It's often said, "There are only two hard things in computer science - cache invalidation and naming things." While this quote humorously emphasizes the complexity of caching, it also underscores the significance of mastering caching, especially when working with CDNs.
How CDNs Work and Why You Need Them
The primary purpose of a CDN is to serve web content from different servers based on the user’s geographical location. CDNs keep copies of data (images, large JavaScript files etc.) on multiple high-throughput servers all around the world. By serving the data from the server that’s closest to the actual user they ensure blazing fast access to content, enhancing the user experience and reducing latency.
There are multiple ways of configuring CDNs, but this post will investigate what’s often referred to as a “reverse proxy” setup. In this scenario, when a user requests content, the CDN first checks its cache. If the content is present (a cache hit), it's delivered from the closest server. If not (a cache miss), the CDN fetches it from the origin (your) server, caches it, and then delivers it to the user.

========

*To do*
A – Rewrite the paragraph of the text on CDNs that begins "There are multiple ways of configuring CDNs" as a short bulleted list that keeps its main facts.
B – Set down everything in the text on CDNs from "There are multiple" down to "to the user.", word for word.

*Record set*
========

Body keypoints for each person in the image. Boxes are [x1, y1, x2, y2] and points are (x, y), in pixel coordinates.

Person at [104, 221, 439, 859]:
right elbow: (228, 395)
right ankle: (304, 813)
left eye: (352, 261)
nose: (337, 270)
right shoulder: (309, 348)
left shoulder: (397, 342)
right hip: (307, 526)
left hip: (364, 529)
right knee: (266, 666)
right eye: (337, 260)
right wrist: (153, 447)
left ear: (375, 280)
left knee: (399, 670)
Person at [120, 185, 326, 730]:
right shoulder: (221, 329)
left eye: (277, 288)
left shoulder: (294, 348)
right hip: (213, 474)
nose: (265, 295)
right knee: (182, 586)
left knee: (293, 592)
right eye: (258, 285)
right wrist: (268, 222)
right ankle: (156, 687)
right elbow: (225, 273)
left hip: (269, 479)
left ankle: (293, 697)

========

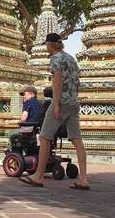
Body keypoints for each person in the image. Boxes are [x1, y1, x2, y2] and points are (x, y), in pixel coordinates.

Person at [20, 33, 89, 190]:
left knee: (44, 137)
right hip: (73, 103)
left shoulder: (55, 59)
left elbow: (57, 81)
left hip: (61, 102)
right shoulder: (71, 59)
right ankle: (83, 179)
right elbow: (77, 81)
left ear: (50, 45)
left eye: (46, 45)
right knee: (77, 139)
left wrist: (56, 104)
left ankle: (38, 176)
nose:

========

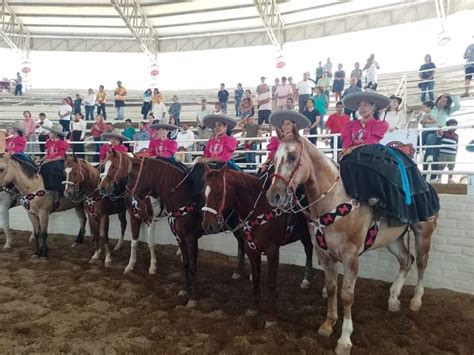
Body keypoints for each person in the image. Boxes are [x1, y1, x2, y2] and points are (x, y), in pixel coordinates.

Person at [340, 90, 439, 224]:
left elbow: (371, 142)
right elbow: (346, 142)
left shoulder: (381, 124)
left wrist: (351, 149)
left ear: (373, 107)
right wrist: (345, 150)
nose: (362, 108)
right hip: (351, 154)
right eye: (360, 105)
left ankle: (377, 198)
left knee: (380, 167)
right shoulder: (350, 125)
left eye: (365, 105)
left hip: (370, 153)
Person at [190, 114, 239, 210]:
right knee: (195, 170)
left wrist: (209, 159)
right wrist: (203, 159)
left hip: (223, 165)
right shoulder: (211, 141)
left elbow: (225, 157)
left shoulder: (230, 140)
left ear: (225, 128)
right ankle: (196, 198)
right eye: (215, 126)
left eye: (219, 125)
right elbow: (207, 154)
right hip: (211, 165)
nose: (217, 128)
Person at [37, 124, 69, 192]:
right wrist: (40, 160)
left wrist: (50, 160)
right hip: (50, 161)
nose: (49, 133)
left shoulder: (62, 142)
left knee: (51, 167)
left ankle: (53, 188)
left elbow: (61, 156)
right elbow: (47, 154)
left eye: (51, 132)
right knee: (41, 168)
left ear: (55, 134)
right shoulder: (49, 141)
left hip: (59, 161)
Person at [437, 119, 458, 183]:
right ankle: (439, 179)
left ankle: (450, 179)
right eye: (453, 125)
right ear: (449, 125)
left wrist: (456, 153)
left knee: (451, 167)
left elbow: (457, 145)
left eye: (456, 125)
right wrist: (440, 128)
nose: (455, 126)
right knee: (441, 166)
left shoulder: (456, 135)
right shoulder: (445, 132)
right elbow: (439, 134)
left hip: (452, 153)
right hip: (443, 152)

========

*Solutions to the exercise*
A –
- CDNs can be configured in several ways. The post examines the "reverse proxy" setup.
- When a user requests content, the CDN first checks its cache.
- Cache hit: the content is delivered from the closest server.
- Cache miss: the CDN fetches the content from the origin server, caches it, and then delivers it to the user.

B –
There are multiple ways of configuring CDNs, but this post will investigate what’s often referred to as a “reverse proxy” setup. In this scenario, when a user requests content, the CDN first checks its cache. If the content is present (a cache hit), it's delivered from the closest server. If not (a cache miss), the CDN fetches it from the origin (your) server, caches it, and then delivers it to the user.